Hallo,

das Thema "barrierefreies Internet" beschäftigt mich schon einige Zeit, habe ich doch gerade die Neugestaltung mehrerer Seiten "am Hals".

Niemand sage, das ginge sie/ihn nichts an: vielleicht zum Glück kennt niemand sein Schicksal und weiß daher, daß sie/er nicht schon bald auf das Mitdenken anderer Leute angewiesen ist, zu dem hier angeregt werden soll?
"Barrierefreiheit" ist mehr als abgesenkte Bürgersteigkanten und Rollstuhlrampen, extra breite Türen und tönende Ampeln. Behinderten das Leben zu erleichtern kostet vor allem zuerst ein wenig Nachdenken und dann erst Geld. Beispielsweise sind über einen Bürgersteig herabhängende Äste ein Ärgernis für Blinde, weil sie diese mit dem Stock logischerweise nicht ertasten und folglich dagegenlaufen, das gilt aber auch für die Münztelefone, deren Wetterschutz nicht bis zum Boden reicht.
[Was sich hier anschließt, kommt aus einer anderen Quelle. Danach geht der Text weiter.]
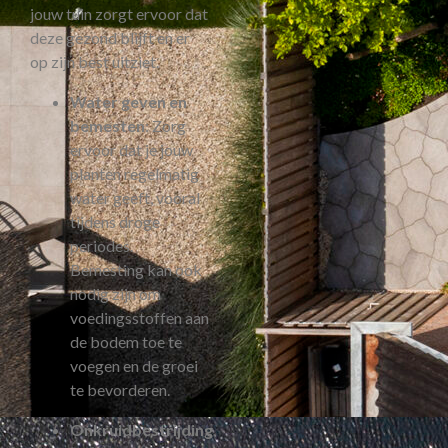
jouw tuin zorgt ervoor dat
deze gezond blijft en er
op zijn best uitziet.
Water geven en
bemesten
: Zorg
ervoor dat je jouw
planten regelmatig
water geeft, vooral
tijdens droge
periodes.
Bemesting kan ook
nodig zijn om
voedingsstoffen aan
de bodem toe te
voegen en de groei
te bevorderen.
Onkruidbestrijding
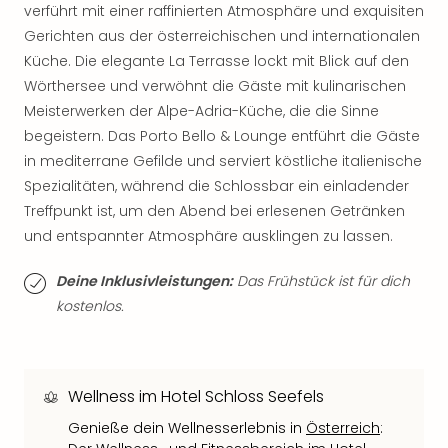
Qua
verführt mit einer raffinierten Atmosphäre und exquisiten
Com
Gerichten aus der österreichischen und internationalen
Club
Küche. Die elegante La Terrasse lockt mit Blick auf den
Pret
Wörthersee und verwöhnt die Gäste mit kulinarischen
Wo
Meisterwerken der Alpe-Adria-Küche, die die Sinne
alle
begeistern. Das Porto Bello & Lounge entführt die Gäste
Ang
TV
in mediterrane Gefilde und serviert köstliche italienische
Sho
Spezialitäten, während die Schlossbar ein einladender
ZDF
Treffpunkt ist, um den Abend bei erlesenen Getränken
Fern
und entspannter Atmosphäre ausklingen zu lassen.
in
Main
Deine Inklusivleistungen:
Das Frühstück ist für dich
Stef
kostenlos.
Raa
Sho
alle
Ang
Wellness im Hotel Schloss Seefels
Fest
Dom
Genieße dein Wellnesserlebnis in
Österreich
:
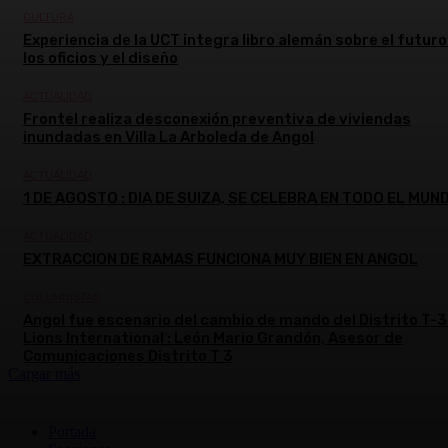
CULTURA
Experiencia de la UCT integra libro alemán sobre el futuro
los oficios y el diseño
ACTUALIDAD
Frontel realiza desconexión preventiva de viviendas
inundadas en Villa La Arboleda de Angol
ACTUALIDAD
1 DE AGOSTO : DIA DE SUIZA, SE CELEBRA EN TODO EL MUN
ACTUALIDAD
EXTRACCION DE RAMAS FUNCIONA MUY BIEN EN ANGOL
COLUMNISTAS
Angol fue escenario del cambio de mando del Distrito T-3
Lions International : León Mario Grandón, Asesor de
Comunicaciones Distrito T 3
Cargar más
Portada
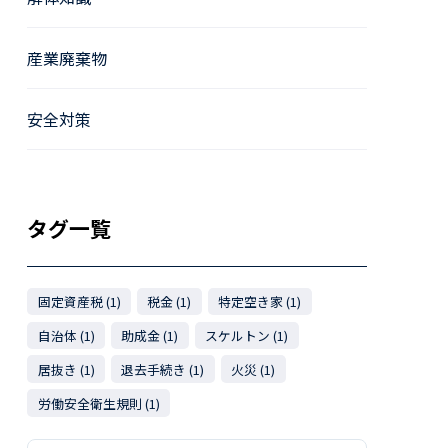
産業廃棄物
安全対策
タグ一覧
固定資産税 (1)
税金 (1)
特定空き家 (1)
自治体 (1)
助成金 (1)
スケルトン (1)
居抜き (1)
退去手続き (1)
火災 (1)
労働安全衛生規則 (1)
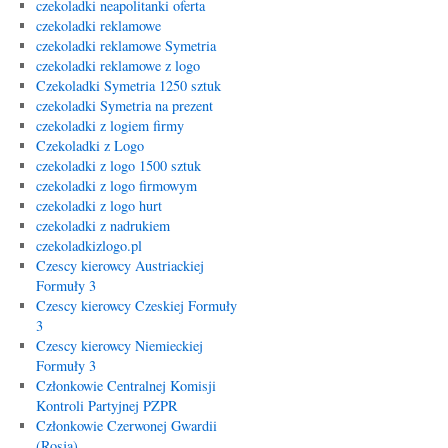
czekoladki neapolitanki oferta
czekoladki reklamowe
czekoladki reklamowe Symetria
czekoladki reklamowe z logo
Czekoladki Symetria 1250 sztuk
czekoladki Symetria na prezent
czekoladki z logiem firmy
Czekoladki z Logo
czekoladki z logo 1500 sztuk
czekoladki z logo firmowym
czekoladki z logo hurt
czekoladki z nadrukiem
czekoladkizlogo.pl
Czescy kierowcy Austriackiej
Formuły 3
Czescy kierowcy Czeskiej Formuły
3
Czescy kierowcy Niemieckiej
Formuły 3
Członkowie Centralnej Komisji
Kontroli Partyjnej PZPR
Członkowie Czerwonej Gwardii
(Rosja)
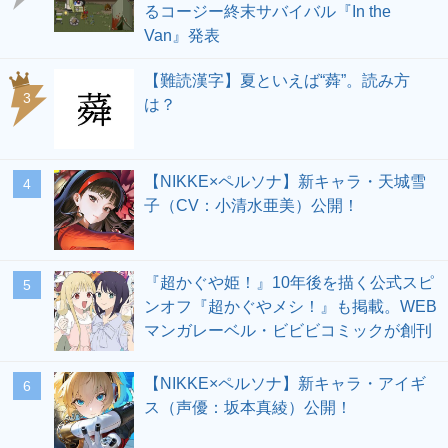
るコージー終末サバイバル『In the
Van』発表
【難読漢字】夏といえば“蕣”。読み方
3
は？
【NIKKE×ペルソナ】新キャラ・天城雪
4
子（CV：小清水亜美）公開！
『超かぐや姫！』10年後を描く公式スピ
5
ンオフ『超かぐやメシ！』も掲載。WEB
マンガレーベル・ビビビコミックが創刊
【NIKKE×ペルソナ】新キャラ・アイギ
6
ス（声優：坂本真綾）公開！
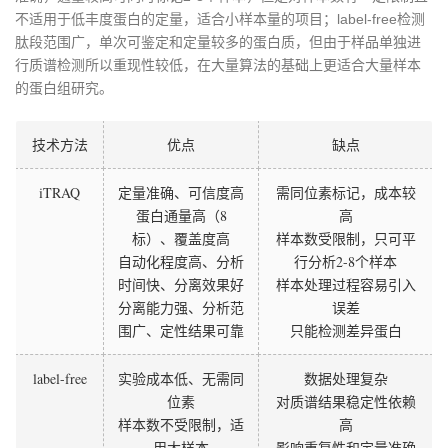
不适用于低丰度蛋白的定量，适合小样本量的项目；label-free检测
肽段范围广，单次可鉴定和定量较多的蛋白质，但由于样品单独进
行质谱检测所以重现性较低，在大量算法的基础上更适合大量样本
的蛋白组研究。
技术方法
优点
缺点
iTRAQ
定量准确、可信度高
需同位素标记，成本较
蛋白通量高（8
高
标）、覆盖度高
样本数受限制，只可平
自动化程度高、分析
行分析2-8个样本
时间快、分离效果好
样本处理过程容易引入
分离能力强、分析范
误差
围广、定性结果可靠
只能检测差异蛋白
label-free
实验成本低、无需同
数据处理复杂
位素
对质谱结果稳定性依赖
样本数不受限制，适
高
用大样本
影响重复性和定量准确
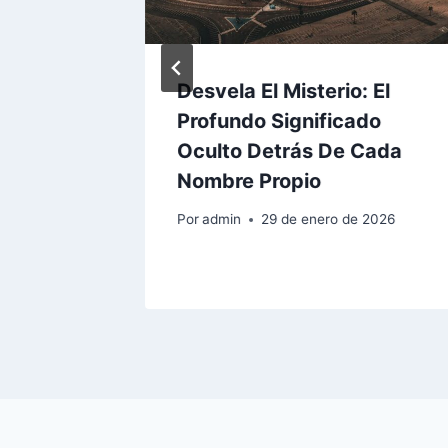
Me
Desvela El Misterio: El
Detrás
Profundo Significado
tí Una
Oculto Detrás De Cada
e Con
Nombre Propio
Por
admin
29 de enero de 2026
 2026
Probleme mit dem Computer haben nicht nur Sehbehinderte, sondern auch Menschen mit motorischen Störungen, die mit Tastatur und / oder Maus nicht umgehen können und Gehörlose, soweit für das Verstehen wichtige Informationen mit Tönen aller Art gegeben werden. Die einschlägige gesetzliche Regelung, nach der bestimmte Internetauftritte barrierefrei gestaltet sein müssen bzw. sollen, ist § 11 BGG (Behindertengleichstellungsgesetz) und die dazu erlassene Verordnung (BITV)
http://www.barrierefreiesinternet.de/Barrierefreie_Informationstechnik-Verordnung_BITV.pdf

Wie sieht das aber nun in der Praxis aus?

In der Regel fällt es leicht, auf Tonausgaben zu verzichten, um Gehörlose nicht zu benachteiligen. Steht einem Sehbehinderten ein Restsehvermögen zur Verfügung, so behilft man sich mit extra großen Bildschirmen und Schriftarten.

Blinde nutzen die Brailleschrift. Texte werden auf einem Brailledrucker oder einer Braillezeile, oft kombiniert mit einer Tastatur, ausgegeben (siehe Foto). Außerdem gibt es Programme, die wie eine Kombination von Scanner und Sprachmodulation arbeiten.
Jedoch können diese Lösungen nur Textzeichen interpretieren. Stößt das "Vorleseprogramm" auf ein Bild oder eine Grafik, so sagt es nur "Bild" oder "Grafik", es sei denn, hinter diese sind Erläuterungen gelegt. Für das Verständnis wichtige Informationen, wie zum Beispiel Firmenlogos, sollen daher nicht als unkommentierte Grafiken präsentiert werden.
Tabellenförmige Darstellungen und Spaltensatz stellen für die "Vorleseprogramme" oft auch ein Problem dar: in der Regel lesen sie Zeile für Zeile von links außen nach rechts außen.
Denkbar wäre, den Inhalt der Seite in eine MP3-Datei zu sprechen und auf die Seite zu stellen, was aber den regelmäßigen Aktualisierungsaufwand explosionsartig anwachsen läßt.

Generell zu sagen ist, daß Java-Script Blinde von dem entsprechenden Internetangebot zuverlässig fernhält. Problematisch sollen dem Vernehmen nach auch die HTML-Konvertierungsfunktion von Microsoft Word sowie die marktgängigen preisgünstigen HTML-Konvertierungsprogramme sein. PDF-Dateien sind technisch gesehen Bilder und daher auch mit den oben beschriebenen Mitteln nicht lesbar. Es soll aber inzwischen Konverter geben, die dieses Problem gelöst haben.

Wer Behinderten die eigene Internetseite zugänglich machen will, kommt um HTML-Programmierkentnisse und die Beschäftigung mit dieser Thematik leider nicht herum. Gebt Ihr die Programmierung einer Seite in Auftrag, so wäre es nett von Euch, einen entsprechend versierten Auftragnehmer auszuwählen.